Keypoint text descriptions:

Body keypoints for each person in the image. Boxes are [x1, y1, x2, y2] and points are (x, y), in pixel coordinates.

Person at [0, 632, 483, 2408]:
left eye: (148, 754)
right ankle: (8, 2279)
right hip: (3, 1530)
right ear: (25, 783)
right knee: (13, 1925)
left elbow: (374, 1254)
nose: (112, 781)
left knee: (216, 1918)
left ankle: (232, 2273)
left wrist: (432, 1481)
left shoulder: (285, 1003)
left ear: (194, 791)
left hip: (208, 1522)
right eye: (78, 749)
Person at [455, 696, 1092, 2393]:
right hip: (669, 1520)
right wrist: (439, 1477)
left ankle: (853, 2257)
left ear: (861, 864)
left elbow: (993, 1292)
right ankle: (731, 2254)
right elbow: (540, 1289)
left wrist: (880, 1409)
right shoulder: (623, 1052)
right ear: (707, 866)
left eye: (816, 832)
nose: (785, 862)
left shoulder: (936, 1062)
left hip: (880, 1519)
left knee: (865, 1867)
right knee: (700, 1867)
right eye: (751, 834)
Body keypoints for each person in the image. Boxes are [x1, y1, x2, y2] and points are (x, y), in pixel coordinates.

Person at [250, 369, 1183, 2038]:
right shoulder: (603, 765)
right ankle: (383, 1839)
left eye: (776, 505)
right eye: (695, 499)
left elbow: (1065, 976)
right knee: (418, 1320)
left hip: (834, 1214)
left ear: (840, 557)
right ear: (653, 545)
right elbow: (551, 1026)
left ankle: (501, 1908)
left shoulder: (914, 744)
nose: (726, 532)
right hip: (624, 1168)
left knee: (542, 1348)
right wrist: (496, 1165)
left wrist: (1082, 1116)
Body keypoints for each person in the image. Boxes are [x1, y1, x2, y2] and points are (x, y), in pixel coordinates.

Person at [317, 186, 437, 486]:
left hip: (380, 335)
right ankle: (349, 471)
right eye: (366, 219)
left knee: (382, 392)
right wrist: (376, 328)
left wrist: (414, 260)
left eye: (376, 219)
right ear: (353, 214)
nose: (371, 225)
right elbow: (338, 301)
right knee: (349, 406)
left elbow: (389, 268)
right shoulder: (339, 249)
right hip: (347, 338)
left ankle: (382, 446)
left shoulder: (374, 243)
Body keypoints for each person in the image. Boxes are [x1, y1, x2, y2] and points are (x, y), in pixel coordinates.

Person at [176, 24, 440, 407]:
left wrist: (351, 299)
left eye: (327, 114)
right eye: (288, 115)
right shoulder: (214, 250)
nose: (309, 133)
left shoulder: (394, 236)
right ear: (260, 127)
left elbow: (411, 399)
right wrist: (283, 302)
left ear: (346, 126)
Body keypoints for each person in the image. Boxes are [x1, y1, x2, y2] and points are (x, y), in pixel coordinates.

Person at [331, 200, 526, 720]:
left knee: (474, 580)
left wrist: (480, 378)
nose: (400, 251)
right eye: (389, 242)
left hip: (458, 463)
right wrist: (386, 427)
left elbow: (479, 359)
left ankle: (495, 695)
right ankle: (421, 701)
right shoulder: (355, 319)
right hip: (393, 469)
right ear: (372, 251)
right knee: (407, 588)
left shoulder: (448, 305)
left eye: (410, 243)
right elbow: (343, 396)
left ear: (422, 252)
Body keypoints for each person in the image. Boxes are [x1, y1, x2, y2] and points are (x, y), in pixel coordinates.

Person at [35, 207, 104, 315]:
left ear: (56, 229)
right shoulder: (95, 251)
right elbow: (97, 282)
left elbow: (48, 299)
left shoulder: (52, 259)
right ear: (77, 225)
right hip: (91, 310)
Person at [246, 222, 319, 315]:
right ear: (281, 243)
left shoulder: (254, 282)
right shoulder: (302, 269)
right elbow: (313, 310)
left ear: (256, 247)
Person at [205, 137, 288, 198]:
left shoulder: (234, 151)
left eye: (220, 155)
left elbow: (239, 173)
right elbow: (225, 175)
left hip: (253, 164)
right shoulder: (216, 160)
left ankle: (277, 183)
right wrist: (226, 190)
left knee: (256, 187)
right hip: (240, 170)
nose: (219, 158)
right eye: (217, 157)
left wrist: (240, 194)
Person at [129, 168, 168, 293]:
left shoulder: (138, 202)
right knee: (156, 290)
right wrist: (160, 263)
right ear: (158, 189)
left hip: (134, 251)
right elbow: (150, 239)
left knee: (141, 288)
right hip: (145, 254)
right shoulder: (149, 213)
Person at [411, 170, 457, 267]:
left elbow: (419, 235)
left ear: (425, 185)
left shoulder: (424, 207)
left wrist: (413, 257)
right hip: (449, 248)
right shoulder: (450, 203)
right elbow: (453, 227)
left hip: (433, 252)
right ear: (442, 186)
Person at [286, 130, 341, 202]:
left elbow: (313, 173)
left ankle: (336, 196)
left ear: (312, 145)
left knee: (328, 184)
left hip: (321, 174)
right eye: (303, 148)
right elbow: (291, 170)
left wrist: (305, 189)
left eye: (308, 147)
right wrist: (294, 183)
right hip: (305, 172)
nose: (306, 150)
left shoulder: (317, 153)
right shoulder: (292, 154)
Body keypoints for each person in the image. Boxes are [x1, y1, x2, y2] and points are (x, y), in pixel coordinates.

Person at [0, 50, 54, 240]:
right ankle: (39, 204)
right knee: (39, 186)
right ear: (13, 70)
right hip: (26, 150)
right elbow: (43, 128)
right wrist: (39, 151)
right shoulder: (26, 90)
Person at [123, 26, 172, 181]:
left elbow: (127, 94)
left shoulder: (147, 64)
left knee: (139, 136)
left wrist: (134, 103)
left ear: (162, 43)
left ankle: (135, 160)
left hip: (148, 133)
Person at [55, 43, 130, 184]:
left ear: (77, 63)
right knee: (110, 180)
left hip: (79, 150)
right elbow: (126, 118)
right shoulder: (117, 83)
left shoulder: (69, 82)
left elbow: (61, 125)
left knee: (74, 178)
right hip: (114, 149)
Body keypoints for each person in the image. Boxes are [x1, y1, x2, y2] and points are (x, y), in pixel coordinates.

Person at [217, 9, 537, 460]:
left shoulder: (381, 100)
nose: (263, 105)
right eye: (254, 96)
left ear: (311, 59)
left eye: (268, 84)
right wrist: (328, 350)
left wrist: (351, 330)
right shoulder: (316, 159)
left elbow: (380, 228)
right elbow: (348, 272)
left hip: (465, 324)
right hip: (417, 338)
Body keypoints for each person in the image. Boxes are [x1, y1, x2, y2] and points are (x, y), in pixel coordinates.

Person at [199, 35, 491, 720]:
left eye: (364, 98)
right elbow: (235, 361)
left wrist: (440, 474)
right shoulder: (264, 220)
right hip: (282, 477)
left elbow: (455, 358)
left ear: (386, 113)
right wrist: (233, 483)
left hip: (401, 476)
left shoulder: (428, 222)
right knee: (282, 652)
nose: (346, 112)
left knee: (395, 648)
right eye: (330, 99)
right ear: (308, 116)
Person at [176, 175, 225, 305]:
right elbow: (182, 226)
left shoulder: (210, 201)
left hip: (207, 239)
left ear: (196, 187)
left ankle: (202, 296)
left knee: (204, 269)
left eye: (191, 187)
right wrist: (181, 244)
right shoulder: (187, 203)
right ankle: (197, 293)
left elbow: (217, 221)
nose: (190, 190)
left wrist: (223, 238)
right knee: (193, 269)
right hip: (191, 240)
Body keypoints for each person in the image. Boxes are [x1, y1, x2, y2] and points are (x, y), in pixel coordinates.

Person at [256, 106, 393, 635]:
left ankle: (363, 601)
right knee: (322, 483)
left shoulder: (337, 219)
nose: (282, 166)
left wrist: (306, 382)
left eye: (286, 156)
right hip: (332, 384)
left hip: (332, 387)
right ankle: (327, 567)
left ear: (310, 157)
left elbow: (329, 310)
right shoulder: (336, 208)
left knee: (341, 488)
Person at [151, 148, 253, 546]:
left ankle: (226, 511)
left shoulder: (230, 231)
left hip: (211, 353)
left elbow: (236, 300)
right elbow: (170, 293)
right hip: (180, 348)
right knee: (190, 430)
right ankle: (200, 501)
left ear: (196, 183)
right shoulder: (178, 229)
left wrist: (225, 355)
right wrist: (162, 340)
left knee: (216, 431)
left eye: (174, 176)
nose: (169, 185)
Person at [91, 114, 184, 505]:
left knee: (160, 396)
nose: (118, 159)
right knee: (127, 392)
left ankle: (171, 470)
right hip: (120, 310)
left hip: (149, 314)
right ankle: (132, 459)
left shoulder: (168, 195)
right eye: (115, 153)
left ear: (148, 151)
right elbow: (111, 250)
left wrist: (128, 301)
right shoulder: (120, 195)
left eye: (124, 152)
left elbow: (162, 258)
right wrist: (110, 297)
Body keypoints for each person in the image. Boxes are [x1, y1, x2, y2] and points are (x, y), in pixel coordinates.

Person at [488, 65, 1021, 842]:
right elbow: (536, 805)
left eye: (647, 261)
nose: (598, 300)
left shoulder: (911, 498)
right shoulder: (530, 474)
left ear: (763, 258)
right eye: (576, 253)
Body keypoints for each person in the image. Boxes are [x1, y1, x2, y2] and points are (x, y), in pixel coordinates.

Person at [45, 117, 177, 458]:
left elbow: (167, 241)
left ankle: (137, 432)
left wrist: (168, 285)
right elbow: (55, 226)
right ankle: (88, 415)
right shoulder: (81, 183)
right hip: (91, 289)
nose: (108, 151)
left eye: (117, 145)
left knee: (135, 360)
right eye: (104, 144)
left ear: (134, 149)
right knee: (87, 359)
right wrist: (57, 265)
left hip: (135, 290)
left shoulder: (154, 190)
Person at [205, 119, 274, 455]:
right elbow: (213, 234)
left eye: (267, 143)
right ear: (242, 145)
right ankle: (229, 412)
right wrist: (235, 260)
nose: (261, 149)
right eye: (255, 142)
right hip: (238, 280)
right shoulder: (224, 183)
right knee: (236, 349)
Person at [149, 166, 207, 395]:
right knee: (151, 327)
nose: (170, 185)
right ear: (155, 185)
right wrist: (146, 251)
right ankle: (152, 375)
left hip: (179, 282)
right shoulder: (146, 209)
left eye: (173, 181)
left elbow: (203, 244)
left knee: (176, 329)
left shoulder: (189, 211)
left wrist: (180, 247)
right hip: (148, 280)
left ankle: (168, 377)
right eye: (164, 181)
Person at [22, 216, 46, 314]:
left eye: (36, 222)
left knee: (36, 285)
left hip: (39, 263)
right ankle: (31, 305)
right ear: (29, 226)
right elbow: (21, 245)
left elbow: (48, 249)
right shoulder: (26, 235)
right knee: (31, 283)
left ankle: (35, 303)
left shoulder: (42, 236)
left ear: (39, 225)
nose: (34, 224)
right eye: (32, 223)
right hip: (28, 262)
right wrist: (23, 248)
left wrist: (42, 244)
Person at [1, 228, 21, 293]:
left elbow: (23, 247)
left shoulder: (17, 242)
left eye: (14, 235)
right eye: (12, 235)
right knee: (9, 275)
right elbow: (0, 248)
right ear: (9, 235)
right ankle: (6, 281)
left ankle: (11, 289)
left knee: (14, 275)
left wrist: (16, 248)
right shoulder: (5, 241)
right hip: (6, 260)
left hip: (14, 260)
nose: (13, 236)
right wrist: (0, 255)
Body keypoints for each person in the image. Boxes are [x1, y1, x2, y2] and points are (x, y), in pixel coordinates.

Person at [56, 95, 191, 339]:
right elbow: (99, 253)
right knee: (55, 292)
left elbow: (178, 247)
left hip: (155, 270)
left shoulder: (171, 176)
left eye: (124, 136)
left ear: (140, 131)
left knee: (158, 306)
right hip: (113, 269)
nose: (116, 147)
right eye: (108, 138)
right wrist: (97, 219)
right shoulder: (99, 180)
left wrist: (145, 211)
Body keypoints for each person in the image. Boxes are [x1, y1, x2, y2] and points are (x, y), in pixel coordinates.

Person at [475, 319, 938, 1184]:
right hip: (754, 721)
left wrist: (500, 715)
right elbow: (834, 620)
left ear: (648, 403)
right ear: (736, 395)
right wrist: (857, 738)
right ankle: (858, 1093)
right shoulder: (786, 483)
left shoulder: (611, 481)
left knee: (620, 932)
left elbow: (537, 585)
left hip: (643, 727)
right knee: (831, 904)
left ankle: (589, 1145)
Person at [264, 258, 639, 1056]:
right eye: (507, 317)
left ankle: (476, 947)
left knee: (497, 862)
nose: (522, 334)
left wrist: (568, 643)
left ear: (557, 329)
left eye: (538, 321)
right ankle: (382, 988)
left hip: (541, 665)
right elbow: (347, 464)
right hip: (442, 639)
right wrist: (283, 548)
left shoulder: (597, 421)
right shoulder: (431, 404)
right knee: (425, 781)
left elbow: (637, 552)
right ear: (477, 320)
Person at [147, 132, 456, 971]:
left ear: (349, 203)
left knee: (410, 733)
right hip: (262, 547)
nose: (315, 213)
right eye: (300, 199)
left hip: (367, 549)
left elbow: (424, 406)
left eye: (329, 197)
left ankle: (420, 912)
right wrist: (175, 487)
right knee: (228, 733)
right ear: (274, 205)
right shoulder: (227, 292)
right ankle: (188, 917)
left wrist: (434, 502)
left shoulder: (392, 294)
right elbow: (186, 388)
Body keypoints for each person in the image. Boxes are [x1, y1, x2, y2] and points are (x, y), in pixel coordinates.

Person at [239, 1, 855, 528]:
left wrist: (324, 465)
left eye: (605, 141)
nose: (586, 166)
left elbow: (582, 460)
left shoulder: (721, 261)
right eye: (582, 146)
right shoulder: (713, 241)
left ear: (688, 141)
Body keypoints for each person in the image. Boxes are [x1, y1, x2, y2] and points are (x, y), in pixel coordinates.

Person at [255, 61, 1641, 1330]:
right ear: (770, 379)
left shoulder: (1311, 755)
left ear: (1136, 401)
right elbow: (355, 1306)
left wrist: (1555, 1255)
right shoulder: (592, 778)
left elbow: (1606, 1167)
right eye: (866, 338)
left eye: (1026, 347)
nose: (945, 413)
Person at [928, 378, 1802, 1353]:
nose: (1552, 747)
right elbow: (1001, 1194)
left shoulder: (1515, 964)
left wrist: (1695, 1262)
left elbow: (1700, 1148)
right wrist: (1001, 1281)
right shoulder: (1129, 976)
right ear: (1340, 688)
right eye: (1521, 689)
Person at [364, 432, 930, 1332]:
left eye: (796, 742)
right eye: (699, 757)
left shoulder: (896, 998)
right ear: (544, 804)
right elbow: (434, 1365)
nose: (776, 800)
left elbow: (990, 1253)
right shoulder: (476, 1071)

_Action item:_ Write out exactly the final stretch of the records: the line containing "left eye: (329, 197)" and every line after it, through the last, and nothing else.

_Exercise solution:_
left eye: (329, 197)
left ankle: (420, 912)
right wrist: (175, 487)
right knee: (228, 733)
right ear: (274, 205)
right shoulder: (227, 292)
right ankle: (188, 917)
left wrist: (434, 502)
left shoulder: (392, 294)
right elbow: (186, 388)
Body keypoints for each person in the image. Boxes are [x1, y1, x2, y2] and points are (x, y), in pixel coordinates.

Person at [239, 1, 855, 528]:
left wrist: (324, 465)
left eye: (605, 141)
nose: (586, 166)
left elbow: (582, 460)
left shoulder: (721, 261)
right eye: (582, 146)
right shoulder: (713, 241)
left ear: (688, 141)
Body keypoints for each person in the image. Boxes are [x1, y1, x2, y2] and points are (x, y), in pixel coordinates.

Person at [255, 61, 1641, 1330]:
right ear: (770, 379)
left shoulder: (1311, 755)
left ear: (1136, 401)
right elbow: (355, 1306)
left wrist: (1555, 1255)
right shoulder: (592, 778)
left elbow: (1606, 1167)
right eye: (866, 338)
left eye: (1026, 347)
nose: (945, 413)
Person at [928, 378, 1802, 1353]:
nose: (1552, 747)
right elbow: (1001, 1194)
left shoulder: (1515, 964)
left wrist: (1695, 1262)
left elbow: (1700, 1148)
right wrist: (1001, 1281)
right shoulder: (1129, 976)
right ear: (1340, 688)
right eye: (1521, 689)
Person at [364, 432, 930, 1332]:
left eye: (796, 742)
right eye: (699, 757)
left shoulder: (896, 998)
right ear: (544, 804)
right elbow: (434, 1365)
nose: (776, 800)
left elbow: (990, 1253)
right shoulder: (476, 1071)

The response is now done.